### CONSIGNA
Retoma la redacción del texto sobre el territorio y los movimientos sociales a continuación de su última oración.

### TEXTO DE BASE
○ ○ ○ ○ ○
Así, definimos al territorio como un espacio geográfico atravesado por relaciones
sociales, políticas, culturales y económicas que es resignificado constantemente-
a través de relatos míticos- por los actores que habitan y practican ese espacio
geográfico, configurando un escenario territorial en conflicto por la apropiación y
reterritorialización del espacio y los recursos naturales que allí se encuentran. Se
configura en definitiva un territorio yuxtapuesto atravesado por relaciones de
diálogo, dominación y conflicto entre diversos actores sociales, así como por sus
diversos modos de utilizar y significar esos mismos territorios y recursos
naturales. El territorio aparece entonces como una categoría compleja, móvil y en
permanente movimiento y proceso de resignificación y disputa. En efecto, la idea
de territorio no puede separarse de la noción de conflicto entre diferentes actores
sociales en un proceso dinámico de territorialización, desterritorialización y
reterritorialización que implica a su vez una resignificación de las identidades
sociales de los actores que habitan y practican esos territorios. En última
instancia, el territorio es un espacio multidimensional donde los actores sociales
producen y reproducen la cultura, la economía, la política, en definitiva, la vida en
común.
Los movimientos sociales que disputan territorios, disputan esas formas de
producir y reproducir la vida en común de manera antagónica a los actores
sociales hegemónicos ligados a la dominación cultural, política y/o económica que
comportan otras formas de practicar y significar al territorio, excluyentes de los
modos de ser y estar de los movimientos sociales en esos espacios de vida. Los
movimientos sociales configuran un territorio, un espacio-tiempo de la
subalternidad como experiencia alternativa al orden territorial hegemónico. De
este modo podemos afirmar que existen diferentes modos yuxtapuestos de
habitar y practicar los territorios. Los modos hegemónicos, ligados a las lógicas
del sistema/mundo capitalista/colonial y las formas subalternas de territorialidad,
ligadas a las experiencias particulares de distintos actores sociales. Cuando los
movimientos sociales practican y habitan esos territorios de manera
preponderante frente a las lógicas hegemónicas despliegan su dimensión creativa
a partir de sus propias lógicas sociales, políticas, económicas y culturales, ligadas
a formas de autogobierno, autogestión y autonomía. En definitiva, cuando esa
territorialidad subalterna es resignificada- en tanto experiencia vital de los propios
actores sociales a la vez que experiencia alternativa y disruptiva con las formas
hegemónicas- como un “campo de experimentación social”, es cuando la
nominamos como “territorio insurgente”.
○ ○ ○ ○ ○
### REGISTROS CONSIGNADOS
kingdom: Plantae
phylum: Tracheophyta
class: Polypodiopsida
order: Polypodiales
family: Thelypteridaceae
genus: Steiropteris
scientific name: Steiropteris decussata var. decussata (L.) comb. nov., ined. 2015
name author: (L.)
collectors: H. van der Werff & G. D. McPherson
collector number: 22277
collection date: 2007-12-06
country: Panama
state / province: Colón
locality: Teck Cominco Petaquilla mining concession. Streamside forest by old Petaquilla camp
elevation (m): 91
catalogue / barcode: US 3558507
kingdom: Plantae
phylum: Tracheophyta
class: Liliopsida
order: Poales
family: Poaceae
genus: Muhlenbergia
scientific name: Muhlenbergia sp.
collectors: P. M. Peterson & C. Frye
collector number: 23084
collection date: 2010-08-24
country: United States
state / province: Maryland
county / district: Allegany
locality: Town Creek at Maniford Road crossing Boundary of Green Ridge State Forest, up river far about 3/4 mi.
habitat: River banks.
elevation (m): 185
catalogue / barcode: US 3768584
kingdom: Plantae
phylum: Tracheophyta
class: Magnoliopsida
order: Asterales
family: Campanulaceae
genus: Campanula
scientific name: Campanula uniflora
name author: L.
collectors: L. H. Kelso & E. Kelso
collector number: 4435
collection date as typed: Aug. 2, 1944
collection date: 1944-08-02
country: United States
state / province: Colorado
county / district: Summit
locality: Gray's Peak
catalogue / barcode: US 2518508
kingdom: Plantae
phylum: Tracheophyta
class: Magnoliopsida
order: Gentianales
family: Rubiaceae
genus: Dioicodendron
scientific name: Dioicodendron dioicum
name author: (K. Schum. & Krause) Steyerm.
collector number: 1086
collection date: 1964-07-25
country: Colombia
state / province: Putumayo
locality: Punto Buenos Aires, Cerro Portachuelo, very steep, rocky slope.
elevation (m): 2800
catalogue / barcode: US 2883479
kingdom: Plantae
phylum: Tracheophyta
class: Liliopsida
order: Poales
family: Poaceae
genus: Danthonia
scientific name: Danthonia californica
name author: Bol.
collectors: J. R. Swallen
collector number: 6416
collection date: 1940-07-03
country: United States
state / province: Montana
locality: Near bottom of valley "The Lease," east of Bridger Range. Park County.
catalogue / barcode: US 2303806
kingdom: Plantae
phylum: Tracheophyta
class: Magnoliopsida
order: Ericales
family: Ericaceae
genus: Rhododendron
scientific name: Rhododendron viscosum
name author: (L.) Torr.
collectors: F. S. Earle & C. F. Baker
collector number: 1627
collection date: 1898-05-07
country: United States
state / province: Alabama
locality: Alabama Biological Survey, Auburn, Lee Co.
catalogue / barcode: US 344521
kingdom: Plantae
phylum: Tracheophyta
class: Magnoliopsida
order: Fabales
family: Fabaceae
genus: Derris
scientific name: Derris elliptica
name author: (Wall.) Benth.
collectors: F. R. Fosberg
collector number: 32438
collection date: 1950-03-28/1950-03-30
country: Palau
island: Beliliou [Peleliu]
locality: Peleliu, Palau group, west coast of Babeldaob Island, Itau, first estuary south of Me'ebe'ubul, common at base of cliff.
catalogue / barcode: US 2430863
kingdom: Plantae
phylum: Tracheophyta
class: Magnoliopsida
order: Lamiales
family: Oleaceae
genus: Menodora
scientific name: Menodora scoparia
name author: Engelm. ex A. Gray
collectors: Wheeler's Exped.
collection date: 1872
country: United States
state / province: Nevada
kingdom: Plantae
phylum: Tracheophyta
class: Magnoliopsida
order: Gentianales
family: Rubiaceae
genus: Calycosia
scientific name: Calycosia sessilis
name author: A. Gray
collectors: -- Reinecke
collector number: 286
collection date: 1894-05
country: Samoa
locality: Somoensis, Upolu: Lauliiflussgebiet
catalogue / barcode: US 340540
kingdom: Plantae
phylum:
○ ○ ○ ○ ○
### RESULTADO DEL EJERCICIO
A su vez, denominamos como “territorialidad extractiva” a aquellas formas de
despliegue territorial hegemónicas del sistema/mundo capitalista/colonial ligadas a
la explotación de los recursos naturales por parte de empresas nacionales y/o
transnacionales que implican reconfiguraciones territoriales y cuya lógica de
acumulación se encuentra signada por el aprovechamiento ilimitado de los
recursos naturales y la consiguiente devastación del entorno físico y biológico de
ese espacio geográfico y el despojo y la exclusión de los otros actores sociales
que habitan y practican esos territorios. Los actores paradigmáticos de esta lógica
de intervención en el territorio son las empresas de hidrocarburos, del
agronegocios, forestales y mineras. Esto no significa que estos actores se
“territorialicen” pues no existe una relación con un territorio específico, sino que su
intervención se encuentra ligada a cualquier territorio donde existan los recursos
naturales necesarios para su actividad. Sin embargo son sus acciones las que
desterritorializan y reterritorializan los espacios geográficos donde intervienen; de
esta manera afirmamos que estos actores sociales intervienen en los territorios
desde una “territorialidad extractiva” que desplaza, arrincona y despoja a otras
formas subalternas de habitar y practicar el territorio.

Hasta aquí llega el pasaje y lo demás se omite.